Transformers, LLMs, and the (R)evolution of the Moonfire Tech Stack 🌗🔥

DDVC #37: Where venture capital and data intersect. Every week.

May 25, 2023

👋 Hi, I’m Andre and welcome to my weekly newsletter, Data-driven VC. Every Thursday I cover hands-on insights into data-driven innovation in venture capital and connect the dots between the latest research, reviews of novel tools and datasets, deep dives into various VC tech stacks, interviews with experts and the implications for all stakeholders. Follow along to understand how data-driven approaches change the game, why it matters, and what it means for you.
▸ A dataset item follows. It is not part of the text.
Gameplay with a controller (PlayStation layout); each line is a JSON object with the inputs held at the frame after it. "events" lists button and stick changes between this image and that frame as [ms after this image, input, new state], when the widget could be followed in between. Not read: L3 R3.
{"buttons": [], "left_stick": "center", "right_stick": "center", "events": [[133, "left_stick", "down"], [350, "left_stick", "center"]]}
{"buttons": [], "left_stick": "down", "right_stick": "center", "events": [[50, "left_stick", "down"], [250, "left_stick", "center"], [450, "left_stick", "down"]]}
Current subscribers: 9,760, +346 since last week

Brought to you by VESTBERRY - A tool designed specifically for data-driven VCs

Request your FREE demo account to explore the potential of establishing live data links from over 300 diverse data sources, apps, and platforms, paving the way for distinctive VC insights.

Request for FREE

I’m incredibly excited to have one of the top 20 thought leaders from the “Data-driven VC Landscape 2023” contribute today’s guest post. An extremely talented engineer who founded an infrastructure analytics company and previously worked at Etsy and Facebook, Mike Arpaia (the nice guy on the left in the photo below with his data team) is a Partner at Moonfire.

For those who don’t know, Moonfire is an innovative UK-based venture firm that understands itself as a tech team doing venture, not the other way around. Just yesterday, they announced a fresh $ 115m in capital across a second-generation $ 90m early-stage fund and a $ 25m growth opportunity fund. They are known as one of the most data-driven VC firms leveraging a modern tech stack and AI across the value chain.
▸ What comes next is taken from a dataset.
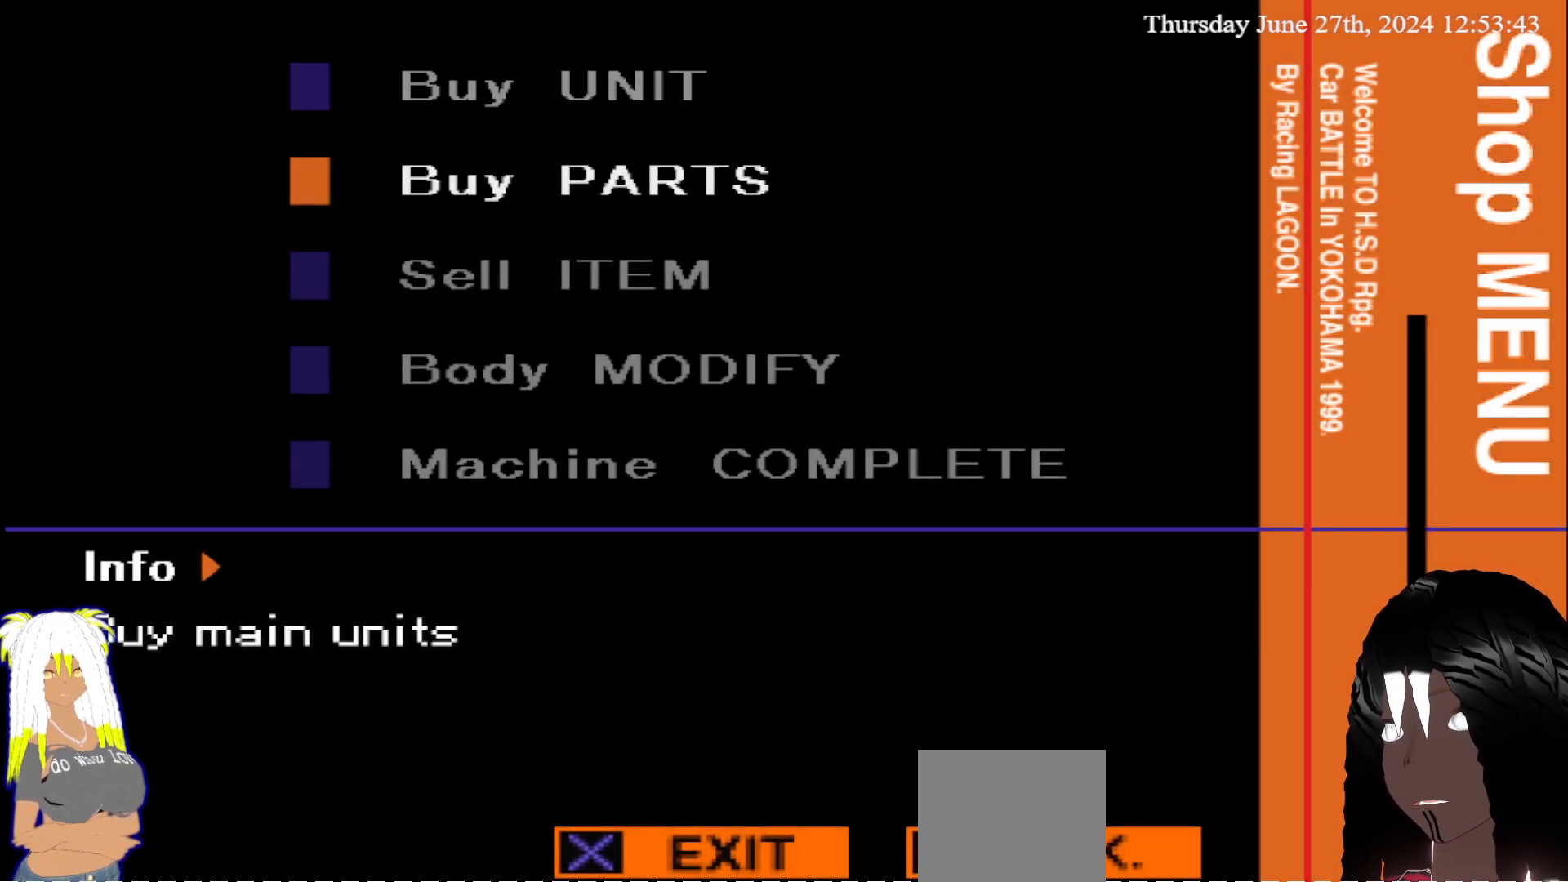
{"buttons": [], "left_stick": "center", "right_stick": "center", "events": [[383, "CIRCLE", "down"], [483, "CIRCLE", "up"]]}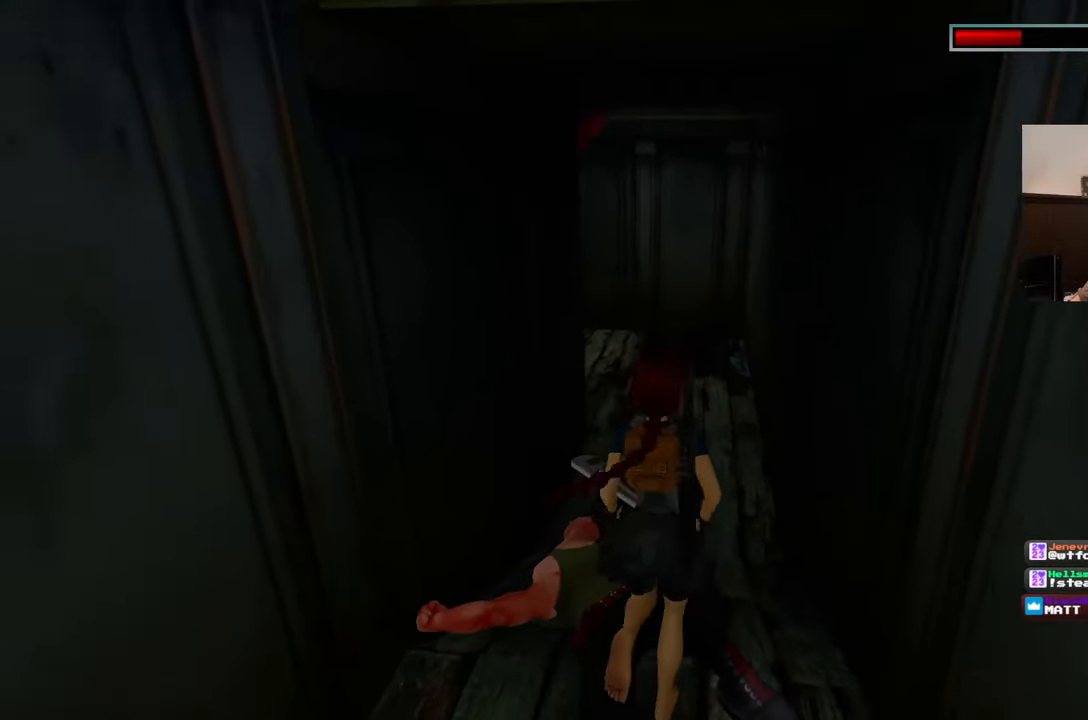
Gameplay with a controller (PlayStation layout); each line is a JSON object with the inputs held at the frame after it. "events" lists button and stick changes between this image and that frame as [ms after this image, input, new state], when the widget could be followed in between. Not read: L2 L3 R2 R3 START.
{"buttons": [], "left_stick": "up", "right_stick": "left", "events": [[483, "right_stick", "left"]]}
Thank you, Mike, for sharing this unique behind-the-scenes look and your valuable thoughts on the impact of AI on VC 🙏🏻

In this article, we delve into the journey of deep learning and its impact on the landscape of artificial intelligence (AI), with a specific focus on the venture capital sector. We'll explore the evolution of transformer models, such as GPT-4, that have become pivotal in today's state-of-the-art AI.

Through the lens of our technology stack here at Moonfire, we'll examine how these innovations are streamlining processes and aiding decision-making in venture capital. This article serves as an exploration of where we are, how we got here, and the potential direction of AI in venture capital, offering a pragmatic glimpse into an evolving future.

Transformers

The “state-of-the-art” (SOTA) in AI has shifted and evolved over the course of history. Deep learning-based approaches (neural approaches) to AI first became dominant in vision. When the convolutional neural network AlexNet was released in 2012, it not only popularised deep learning in computer vision, which dominated the domain for years but sparked a deep learning revolution.

Then came ‘Attention is All you Need’ – the famous, and aptly named, 2017 paper that introduced the transformer model to the world. This model enabled the training of state-of-the-art models for language tasks, like translation and summarisation, without needing sequential data processing. All the powerhouse models today – GPT-4, BERT, PaLM – are transformers, using the same architecture but trained in different ways to do different things.

And that’s set us off on this crazy trajectory. I got really excited about transformers quite early on and ever since then, I’ve been using them to play around with professional data like people, companies, learning content, etc. Transformers are really good at analyzing language, and there’s a lot of language in professional data. I worked on this problem space of deep learning for natural language applied to the professional domain at Workday and I got a feel for how powerful these models were for dealing with this sort of thing. At Moonfire, I wanted to take this tech and apply it to VC.

My colleague Jonas and I have already written about how we’re using text embeddings at Moonfire to find companies and founders that align with our investment thesis, but we’ve been consistently working towards a grander vision for where we want to take AI in venture.

For the first two and half years at Moonfire, we basically partitioned the venture process into all of its various components, like sourcing, screening, company evaluation, founder evaluation, portfolio simulation, and portfolio support, similar as described in Andre’s article here. Given that decomposition of the problem space, we then built transformer-based models to focus on the specific tasks within that ecosystem.

We’ve gotten pretty good at that! But then GPT-4 came along. We were already using GPT-3.5, but GPT-4 was a step change. You can ask it a question and the output is often better than a smaller model trained for that specific task.

GPT-4 was a significant leap in performance

For example, we have one small model in our infrastructure called the venture scale classifier, which aims to answer the question, ‘Is this company a venture-scale business?’ So is it a business that is venture investable from the perspective of growth, type of business, and stuff like that? It’s a subtle problem and it’s challenging to get a lot of useful training data. But it’s an important model for us because it’s where we filter out a lot of the noise early on. So, if we can make iterative improvements to this model, it has a meaningful effect.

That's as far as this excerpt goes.